LogHandler interface

To be a LogHandler an object needs to have a handleLog(logMsg) function. Once added to the logEngine, the handler will receive all messages that pass the level filter of the logger they were sent with.

So if a logger is configured for LEVEL_INFO, the handlers won't receive LEVEL_DEBUG messages sent through that logger.

Log messages have the following attributes that can be accessed directly by a handler in order to forward the message or format it as appropriate

    // This will be one of the Log.LEVEL_XXXX constants.
    // 0 is Error while 3 is Debug, but the constants should be used
    // whenever possible rather than the int values
    logLevel: <int>

    // A date object representing the time the message was sent
    date: <Date>

    // Indicates whether args should be turned into strings using
    // .toString() or util.inspect() and equivalents.
    inspect: <Boolean>

    // A reference to the logger which sent the message
    logger: <Logger>

    // The arguments passed in to the standard logging functions. If
    // a handler is able to send structured objects on to it's destination
    // then it may want to use these values directly instead of the formatted
    // log message. However, it's worth noting that the logging
    // functions accept sprintf styled arguments so handlers should take
    // that into account as necessary.
    args: [<any>]

    // An optional object that should be "flattened" in the sense that it
    // should be translated into "key=value" pairs. This is handled by the
    // default getMessage() function, but a more capable log handler may
    // choose to pass this on in a structured way to the ultimate logging
    // destination
    flatten: <object>

In addition to those attributes there are two functions defined that make writing a simple handler which outputs a single string per message pretty easy. They are .getHeader() and .getMessage().
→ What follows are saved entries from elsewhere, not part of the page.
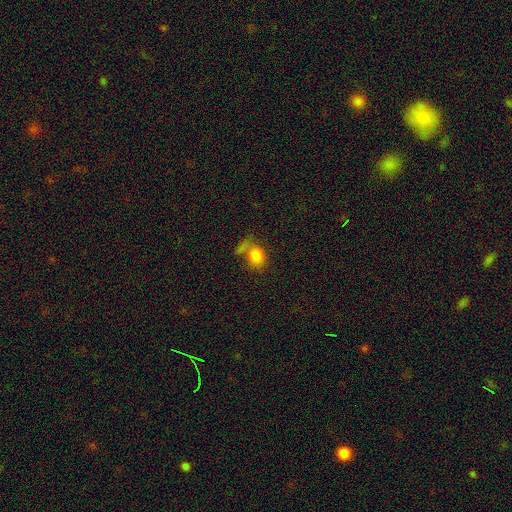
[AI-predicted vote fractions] A smooth galaxy with no disk features (80%) that is in between round and cigar-shaped (54%).

Vote fractions:
- Smooth or featured? smooth: 80% / star or artifact: 11% / featured or disk: 9%
- How rounded? in between: 54% / round: 45% / cigar-shaped: 2%
- Merging? none: 44% / merger: 28% / minor disturbance: 16% / major disturbance: 12%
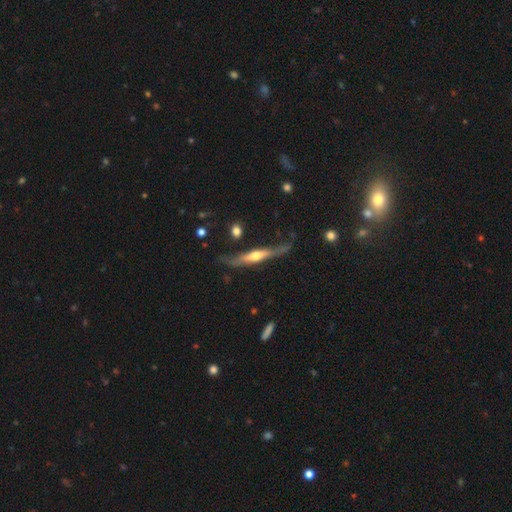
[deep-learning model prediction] This is likely a featured or disk galaxy (72%). It is clearly viewed edge-on (88%). Edge-on bulge: clearly rounded (84%). Merging: possibly none (55%).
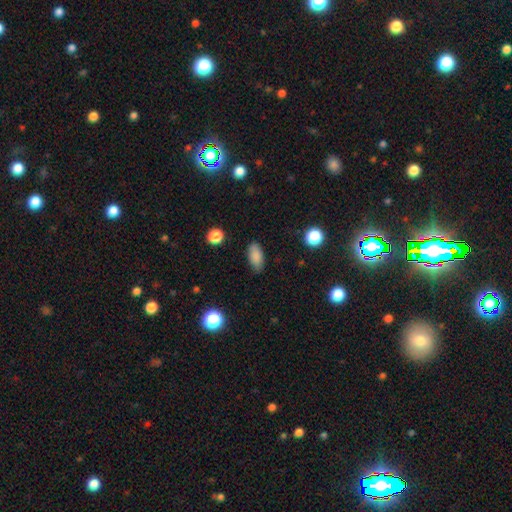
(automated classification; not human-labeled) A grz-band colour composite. It shows a smooth galaxy with no disk features (86%) that is in between round and cigar-shaped (89%). Merging: none (83%).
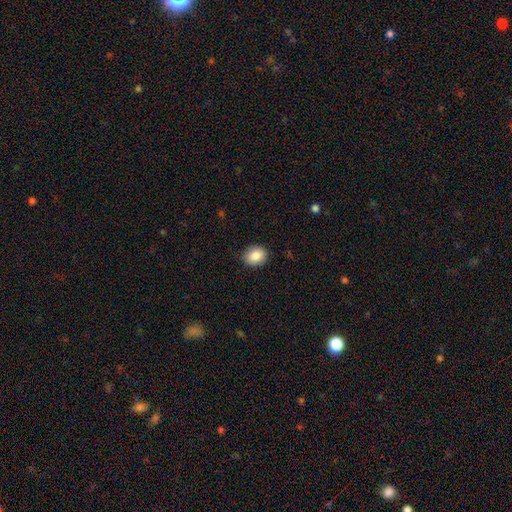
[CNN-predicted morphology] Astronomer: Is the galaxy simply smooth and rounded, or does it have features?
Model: smooth — 87%.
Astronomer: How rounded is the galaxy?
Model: round — 59% (runner-up: in between, 40%).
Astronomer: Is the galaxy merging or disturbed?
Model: none — 89%.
The .getHeader() function returns everything to the left side of the "|" that is written by the default console output handler. This may include a prefix, the logger name, the timestamp, and the log level. If color is enabled it will include color control codes.

The .getMessage() function returns everything to the right of the "|" which is the formatted args and flattened objects as appropriate. Note that if the configuration value newlines is set to "indent" which is the default than the message will contain the indention header and the pipe separators. Thus you may want to either set the newlines configuration to "space" or ignore this function if writing a structured log handler where this is inappropriate.

Both of these getters will cache their results on a per-message basis for performance, so once they've been called they will return the memoized values. It's also worth noting that .getMessage() internally calls .getHeader().

TODO: Describe the other methods that a handler should really have.